### Extrait fourni
Pourvoi n° Y 19-21.418

R É P U B L I Q U E F R A N Ç A I S E

_________________________

AU NOM DU PEUPLE FRANÇAIS
_________________________

ARRÊT DE LA COUR DE CASSATION, CHAMBRE COMMERCIALE, FINANCIÈRE ET ÉCONOMIQUE, DU 30 JUIN 2021

La socié

té Union Tank Eckstein GmbH et Co KG, dont le siège est [Adresse 1] (Allemagne), a formé le pourvoi n° Y 19-21.418 contre l'arrêt rendu le 10 avril...

LA COUR DE CASSATION, CHAMBRE COMMERCIALE, a rendu l'arrêt suivant :

COMM.

CH.B

COUR DE CASSATION
______________________

Audience publique du 30 juin 2021

Cassation

M. RÉMERY, conseiller doyen
faisant fonction de président

Arrêt n° 584 F-B

Pourvoi n° Y 19-21.418

R É P U B L I Q U E F R A N Ç A I S E

_________________________

AU NOM DU PEUPLE FRANÇAIS
_________________________

ARRÊT DE LA COUR DE CASSATION, CHAMBRE COMMERCIALE, FINANCIÈRE ET ÉCONOMIQUE, DU 30 JUIN 2021

La société Union Tank Eckstein GmbH et Co KG, dont le siège est [Adresse 1] (Allemagne), a formé le pourvoi n° Y 19-21.418 contre l'arrêt rendu le 10 avril 2019 par la cour d'appel de Colmar (1re chambre civile, section A), dans le litige l'opposant à la société Transports Couteaux - Les Cars du Hainaut, société par actions simplifiée, dont le siège est [Adresse 2], défenderesse à la cassation.

La demanderesse invoque, à l'appui de son pourvoi, le moyen unique de cassation annexé au présent arrêt.

Le dossier a été communiqué au procureur général.

### Consigne
D'après l'arrêt de la Cour de cassation, indiquez quelle juridiction a rendu la décision contre laquelle le pourvoi a été formé.

(Données de points clés par instance)
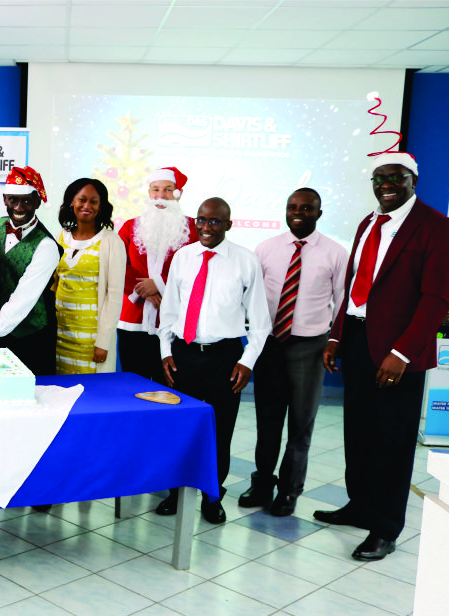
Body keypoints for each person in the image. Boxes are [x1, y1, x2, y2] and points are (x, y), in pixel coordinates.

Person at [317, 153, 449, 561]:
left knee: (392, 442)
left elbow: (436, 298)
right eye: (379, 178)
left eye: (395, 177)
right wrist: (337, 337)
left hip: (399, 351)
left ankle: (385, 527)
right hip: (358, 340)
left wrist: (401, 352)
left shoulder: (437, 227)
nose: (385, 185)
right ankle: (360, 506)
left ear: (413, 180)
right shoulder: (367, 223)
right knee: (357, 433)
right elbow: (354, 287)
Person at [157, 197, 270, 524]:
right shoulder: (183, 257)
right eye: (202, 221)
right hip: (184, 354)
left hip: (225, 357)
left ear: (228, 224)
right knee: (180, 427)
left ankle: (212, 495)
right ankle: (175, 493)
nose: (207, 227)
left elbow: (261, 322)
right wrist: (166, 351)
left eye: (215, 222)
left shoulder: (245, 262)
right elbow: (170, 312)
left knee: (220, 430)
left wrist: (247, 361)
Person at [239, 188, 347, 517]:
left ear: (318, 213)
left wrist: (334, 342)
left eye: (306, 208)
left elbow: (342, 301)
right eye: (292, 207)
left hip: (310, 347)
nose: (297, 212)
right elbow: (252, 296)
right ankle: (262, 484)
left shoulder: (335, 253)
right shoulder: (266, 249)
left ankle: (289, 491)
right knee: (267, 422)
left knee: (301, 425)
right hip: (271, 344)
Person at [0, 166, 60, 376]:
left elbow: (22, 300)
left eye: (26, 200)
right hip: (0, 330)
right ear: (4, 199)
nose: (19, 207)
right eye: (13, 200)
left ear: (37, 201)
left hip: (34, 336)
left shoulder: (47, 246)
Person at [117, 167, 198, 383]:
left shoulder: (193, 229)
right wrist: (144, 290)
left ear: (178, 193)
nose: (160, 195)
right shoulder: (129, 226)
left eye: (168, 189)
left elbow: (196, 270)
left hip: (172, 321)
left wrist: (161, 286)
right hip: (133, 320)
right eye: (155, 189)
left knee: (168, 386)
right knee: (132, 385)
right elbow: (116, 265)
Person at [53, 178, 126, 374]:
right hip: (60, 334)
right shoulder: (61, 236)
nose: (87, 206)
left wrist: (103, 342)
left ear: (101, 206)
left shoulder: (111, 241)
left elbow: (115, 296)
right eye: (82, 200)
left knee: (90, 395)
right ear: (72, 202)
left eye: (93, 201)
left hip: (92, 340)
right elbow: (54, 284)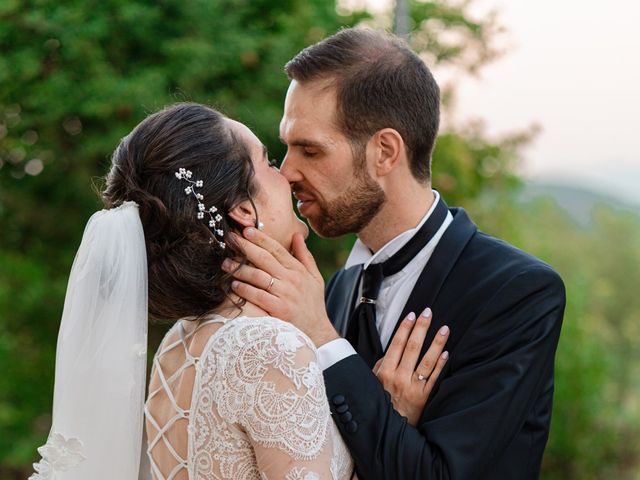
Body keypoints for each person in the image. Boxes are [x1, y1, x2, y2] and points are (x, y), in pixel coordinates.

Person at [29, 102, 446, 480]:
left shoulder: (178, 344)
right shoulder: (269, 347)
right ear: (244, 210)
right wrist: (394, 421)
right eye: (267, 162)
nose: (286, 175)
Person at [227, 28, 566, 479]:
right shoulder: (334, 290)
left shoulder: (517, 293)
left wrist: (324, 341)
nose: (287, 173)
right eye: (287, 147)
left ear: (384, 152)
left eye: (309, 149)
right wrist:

### Réponse
La cour d'appel de Colmar (1re chambre civile, section A).